● What to produce
Only the lines from the start of the data through the one containing "Gerelateerde Produkten" belong in your answer; return them exactly.

(Stored dataset items)

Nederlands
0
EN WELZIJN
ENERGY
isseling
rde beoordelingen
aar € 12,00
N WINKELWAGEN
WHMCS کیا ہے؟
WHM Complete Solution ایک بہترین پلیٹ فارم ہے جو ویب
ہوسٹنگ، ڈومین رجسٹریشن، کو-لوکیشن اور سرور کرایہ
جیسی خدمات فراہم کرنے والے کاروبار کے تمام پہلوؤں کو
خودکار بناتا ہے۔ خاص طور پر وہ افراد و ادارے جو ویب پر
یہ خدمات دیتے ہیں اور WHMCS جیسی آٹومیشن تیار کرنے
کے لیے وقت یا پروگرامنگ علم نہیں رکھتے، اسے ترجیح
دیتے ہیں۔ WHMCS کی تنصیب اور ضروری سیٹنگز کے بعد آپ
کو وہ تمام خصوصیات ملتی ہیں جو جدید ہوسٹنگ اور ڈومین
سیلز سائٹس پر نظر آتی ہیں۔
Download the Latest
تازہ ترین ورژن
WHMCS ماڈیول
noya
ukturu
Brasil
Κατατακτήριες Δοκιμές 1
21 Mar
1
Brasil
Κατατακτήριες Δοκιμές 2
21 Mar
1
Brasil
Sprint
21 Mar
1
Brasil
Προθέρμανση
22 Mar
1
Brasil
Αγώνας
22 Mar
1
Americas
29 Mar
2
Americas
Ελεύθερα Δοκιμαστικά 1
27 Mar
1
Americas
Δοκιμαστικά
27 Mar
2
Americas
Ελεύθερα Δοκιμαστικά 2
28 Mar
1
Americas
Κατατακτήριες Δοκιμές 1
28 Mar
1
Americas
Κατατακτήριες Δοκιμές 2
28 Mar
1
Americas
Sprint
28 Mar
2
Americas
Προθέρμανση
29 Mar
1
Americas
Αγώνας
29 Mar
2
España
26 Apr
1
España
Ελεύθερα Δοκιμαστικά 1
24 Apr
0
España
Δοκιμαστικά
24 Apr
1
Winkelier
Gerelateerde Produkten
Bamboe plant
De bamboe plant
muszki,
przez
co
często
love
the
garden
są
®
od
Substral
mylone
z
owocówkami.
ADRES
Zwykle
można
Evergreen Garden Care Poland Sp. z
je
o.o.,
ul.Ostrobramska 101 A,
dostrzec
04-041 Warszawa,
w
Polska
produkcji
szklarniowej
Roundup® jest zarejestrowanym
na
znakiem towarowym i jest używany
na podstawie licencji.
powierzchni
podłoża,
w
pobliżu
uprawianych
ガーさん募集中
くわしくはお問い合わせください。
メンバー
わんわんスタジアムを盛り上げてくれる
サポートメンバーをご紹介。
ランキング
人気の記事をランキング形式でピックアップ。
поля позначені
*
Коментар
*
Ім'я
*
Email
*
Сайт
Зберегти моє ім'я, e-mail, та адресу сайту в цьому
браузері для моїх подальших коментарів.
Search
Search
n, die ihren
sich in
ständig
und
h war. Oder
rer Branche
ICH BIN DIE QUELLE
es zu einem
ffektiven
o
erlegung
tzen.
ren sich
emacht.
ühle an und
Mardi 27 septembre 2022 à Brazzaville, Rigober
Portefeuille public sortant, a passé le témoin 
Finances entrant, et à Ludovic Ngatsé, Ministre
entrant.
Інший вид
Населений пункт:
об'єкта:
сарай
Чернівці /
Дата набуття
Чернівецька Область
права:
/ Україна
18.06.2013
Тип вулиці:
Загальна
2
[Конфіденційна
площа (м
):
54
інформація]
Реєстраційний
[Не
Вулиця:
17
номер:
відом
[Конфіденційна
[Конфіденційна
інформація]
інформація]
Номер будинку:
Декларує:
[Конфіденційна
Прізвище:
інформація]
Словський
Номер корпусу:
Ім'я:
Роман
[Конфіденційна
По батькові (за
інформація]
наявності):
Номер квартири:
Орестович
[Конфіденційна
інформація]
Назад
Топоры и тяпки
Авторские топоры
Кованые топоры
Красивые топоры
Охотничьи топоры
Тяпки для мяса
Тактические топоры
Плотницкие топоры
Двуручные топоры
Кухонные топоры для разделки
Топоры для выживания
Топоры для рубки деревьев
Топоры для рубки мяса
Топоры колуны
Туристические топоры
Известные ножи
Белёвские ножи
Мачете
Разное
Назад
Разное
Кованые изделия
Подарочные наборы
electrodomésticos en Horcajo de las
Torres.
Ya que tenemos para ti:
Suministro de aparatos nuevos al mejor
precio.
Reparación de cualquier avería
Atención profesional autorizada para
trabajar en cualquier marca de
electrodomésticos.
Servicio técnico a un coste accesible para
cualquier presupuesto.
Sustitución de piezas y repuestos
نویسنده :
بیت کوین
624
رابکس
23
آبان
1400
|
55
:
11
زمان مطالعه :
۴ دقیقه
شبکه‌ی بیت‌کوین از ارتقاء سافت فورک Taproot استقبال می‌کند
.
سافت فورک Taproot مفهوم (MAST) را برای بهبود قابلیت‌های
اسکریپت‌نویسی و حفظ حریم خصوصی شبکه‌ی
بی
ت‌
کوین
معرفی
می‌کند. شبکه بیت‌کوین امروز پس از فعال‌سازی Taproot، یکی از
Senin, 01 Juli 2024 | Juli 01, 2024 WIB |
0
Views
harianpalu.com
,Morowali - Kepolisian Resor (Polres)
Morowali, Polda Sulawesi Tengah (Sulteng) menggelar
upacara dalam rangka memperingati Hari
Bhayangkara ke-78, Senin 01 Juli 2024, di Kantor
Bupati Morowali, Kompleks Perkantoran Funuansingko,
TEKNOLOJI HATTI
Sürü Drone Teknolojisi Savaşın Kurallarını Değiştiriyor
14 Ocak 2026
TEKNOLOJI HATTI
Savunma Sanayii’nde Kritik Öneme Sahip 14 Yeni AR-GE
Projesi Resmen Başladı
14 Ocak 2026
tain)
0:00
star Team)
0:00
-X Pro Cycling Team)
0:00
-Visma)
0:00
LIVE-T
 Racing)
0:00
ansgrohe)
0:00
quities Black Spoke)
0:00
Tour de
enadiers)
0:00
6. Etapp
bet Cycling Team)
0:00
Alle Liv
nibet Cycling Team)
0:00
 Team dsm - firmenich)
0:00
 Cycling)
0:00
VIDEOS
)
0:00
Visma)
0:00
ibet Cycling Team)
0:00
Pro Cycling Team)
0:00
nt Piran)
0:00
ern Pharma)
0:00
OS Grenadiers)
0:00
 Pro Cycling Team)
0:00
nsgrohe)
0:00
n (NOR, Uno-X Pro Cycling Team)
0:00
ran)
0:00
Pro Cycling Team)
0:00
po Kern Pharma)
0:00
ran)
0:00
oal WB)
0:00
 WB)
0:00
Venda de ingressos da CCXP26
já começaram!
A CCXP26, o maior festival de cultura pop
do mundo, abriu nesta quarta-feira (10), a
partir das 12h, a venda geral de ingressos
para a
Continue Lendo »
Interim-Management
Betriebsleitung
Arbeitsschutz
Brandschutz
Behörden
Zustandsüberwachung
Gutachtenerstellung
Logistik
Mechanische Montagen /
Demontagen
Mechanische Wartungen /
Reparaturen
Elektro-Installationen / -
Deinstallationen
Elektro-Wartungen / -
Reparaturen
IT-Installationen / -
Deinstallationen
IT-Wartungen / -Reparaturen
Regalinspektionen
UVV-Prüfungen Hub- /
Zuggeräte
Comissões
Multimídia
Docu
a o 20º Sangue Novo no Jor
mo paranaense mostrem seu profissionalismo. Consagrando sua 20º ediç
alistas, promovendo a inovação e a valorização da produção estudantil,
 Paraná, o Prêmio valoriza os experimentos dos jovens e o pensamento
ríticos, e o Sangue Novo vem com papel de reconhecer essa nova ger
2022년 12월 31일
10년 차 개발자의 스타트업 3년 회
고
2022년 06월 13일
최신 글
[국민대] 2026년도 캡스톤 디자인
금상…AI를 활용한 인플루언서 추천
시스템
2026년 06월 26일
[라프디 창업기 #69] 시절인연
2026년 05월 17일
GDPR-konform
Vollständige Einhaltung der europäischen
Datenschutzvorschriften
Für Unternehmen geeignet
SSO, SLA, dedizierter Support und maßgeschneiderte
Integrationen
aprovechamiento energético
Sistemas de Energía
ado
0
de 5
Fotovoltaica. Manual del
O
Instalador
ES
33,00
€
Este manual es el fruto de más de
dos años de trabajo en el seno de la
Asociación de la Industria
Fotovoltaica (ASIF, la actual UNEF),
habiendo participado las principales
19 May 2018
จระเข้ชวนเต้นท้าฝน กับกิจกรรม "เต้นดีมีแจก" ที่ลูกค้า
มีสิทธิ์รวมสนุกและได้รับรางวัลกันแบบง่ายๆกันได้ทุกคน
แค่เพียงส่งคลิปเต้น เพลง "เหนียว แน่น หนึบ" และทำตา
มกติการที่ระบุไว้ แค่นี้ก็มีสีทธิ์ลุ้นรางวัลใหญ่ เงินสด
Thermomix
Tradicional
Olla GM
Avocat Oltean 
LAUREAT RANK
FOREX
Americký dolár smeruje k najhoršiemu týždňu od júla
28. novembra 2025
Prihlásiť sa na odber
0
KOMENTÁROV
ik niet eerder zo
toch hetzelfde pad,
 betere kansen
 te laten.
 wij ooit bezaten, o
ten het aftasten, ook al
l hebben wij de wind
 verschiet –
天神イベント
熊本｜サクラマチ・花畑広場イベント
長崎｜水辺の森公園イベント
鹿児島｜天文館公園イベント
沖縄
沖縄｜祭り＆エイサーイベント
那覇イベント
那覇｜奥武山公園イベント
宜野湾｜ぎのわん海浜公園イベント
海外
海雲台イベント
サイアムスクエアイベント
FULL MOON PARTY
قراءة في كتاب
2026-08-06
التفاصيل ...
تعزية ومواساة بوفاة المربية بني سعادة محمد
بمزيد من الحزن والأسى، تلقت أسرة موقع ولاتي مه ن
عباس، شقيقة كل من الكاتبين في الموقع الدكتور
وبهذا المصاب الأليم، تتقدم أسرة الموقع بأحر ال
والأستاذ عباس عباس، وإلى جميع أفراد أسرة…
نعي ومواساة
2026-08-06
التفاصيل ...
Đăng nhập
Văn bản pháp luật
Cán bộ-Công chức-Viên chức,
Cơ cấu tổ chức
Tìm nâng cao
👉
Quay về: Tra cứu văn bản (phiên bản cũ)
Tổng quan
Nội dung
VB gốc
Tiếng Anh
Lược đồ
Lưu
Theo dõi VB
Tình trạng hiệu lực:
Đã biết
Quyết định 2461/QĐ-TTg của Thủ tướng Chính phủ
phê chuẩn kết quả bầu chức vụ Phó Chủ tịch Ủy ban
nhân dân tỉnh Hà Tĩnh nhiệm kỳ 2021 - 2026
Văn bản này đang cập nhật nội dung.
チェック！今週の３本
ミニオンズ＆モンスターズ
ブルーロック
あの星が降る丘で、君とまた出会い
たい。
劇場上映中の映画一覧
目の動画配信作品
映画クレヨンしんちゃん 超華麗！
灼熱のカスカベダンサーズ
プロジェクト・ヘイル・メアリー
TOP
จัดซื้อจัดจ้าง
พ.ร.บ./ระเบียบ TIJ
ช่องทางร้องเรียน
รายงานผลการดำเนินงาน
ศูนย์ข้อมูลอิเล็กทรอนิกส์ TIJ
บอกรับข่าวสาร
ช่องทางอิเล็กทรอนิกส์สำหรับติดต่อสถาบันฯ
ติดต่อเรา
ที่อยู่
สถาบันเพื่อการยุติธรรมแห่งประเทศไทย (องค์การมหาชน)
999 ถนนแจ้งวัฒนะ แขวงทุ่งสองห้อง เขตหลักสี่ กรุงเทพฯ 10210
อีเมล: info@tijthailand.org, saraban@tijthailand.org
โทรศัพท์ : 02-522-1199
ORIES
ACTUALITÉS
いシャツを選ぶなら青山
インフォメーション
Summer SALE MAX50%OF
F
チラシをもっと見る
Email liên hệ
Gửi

● The answer
Nederlands
0
EN WELZIJN
ENERGY
isseling
rde beoordelingen
aar € 12,00
N WINKELWAGEN
WHMCS کیا ہے؟
WHM Complete Solution ایک بہترین پلیٹ فارم ہے جو ویب
ہوسٹنگ، ڈومین رجسٹریشن، کو-لوکیشن اور سرور کرایہ
جیسی خدمات فراہم کرنے والے کاروبار کے تمام پہلوؤں کو
خودکار بناتا ہے۔ خاص طور پر وہ افراد و ادارے جو ویب پر
یہ خدمات دیتے ہیں اور WHMCS جیسی آٹومیشن تیار کرنے
کے لیے وقت یا پروگرامنگ علم نہیں رکھتے، اسے ترجیح
دیتے ہیں۔ WHMCS کی تنصیب اور ضروری سیٹنگز کے بعد آپ
کو وہ تمام خصوصیات ملتی ہیں جو جدید ہوسٹنگ اور ڈومین
سیلز سائٹس پر نظر آتی ہیں۔
Download the Latest
تازہ ترین ورژن
WHMCS ماڈیول
noya
ukturu
Brasil
Κατατακτήριες Δοκιμές 1
21 Mar
1
Brasil
Κατατακτήριες Δοκιμές 2
21 Mar
1
Brasil
Sprint
21 Mar
1
Brasil
Προθέρμανση
22 Mar
1
Brasil
Αγώνας
22 Mar
1
Americas
29 Mar
2
Americas
Ελεύθερα Δοκιμαστικά 1
27 Mar
1
Americas
Δοκιμαστικά
27 Mar
2
Americas
Ελεύθερα Δοκιμαστικά 2
28 Mar
1
Americas
Κατατακτήριες Δοκιμές 1
28 Mar
1
Americas
Κατατακτήριες Δοκιμές 2
28 Mar
1
Americas
Sprint
28 Mar
2
Americas
Προθέρμανση
29 Mar
1
Americas
Αγώνας
29 Mar
2
España
26 Apr
1
España
Ελεύθερα Δοκιμαστικά 1
24 Apr
0
España
Δοκιμαστικά
24 Apr
1
Winkelier
Gerelateerde Produkten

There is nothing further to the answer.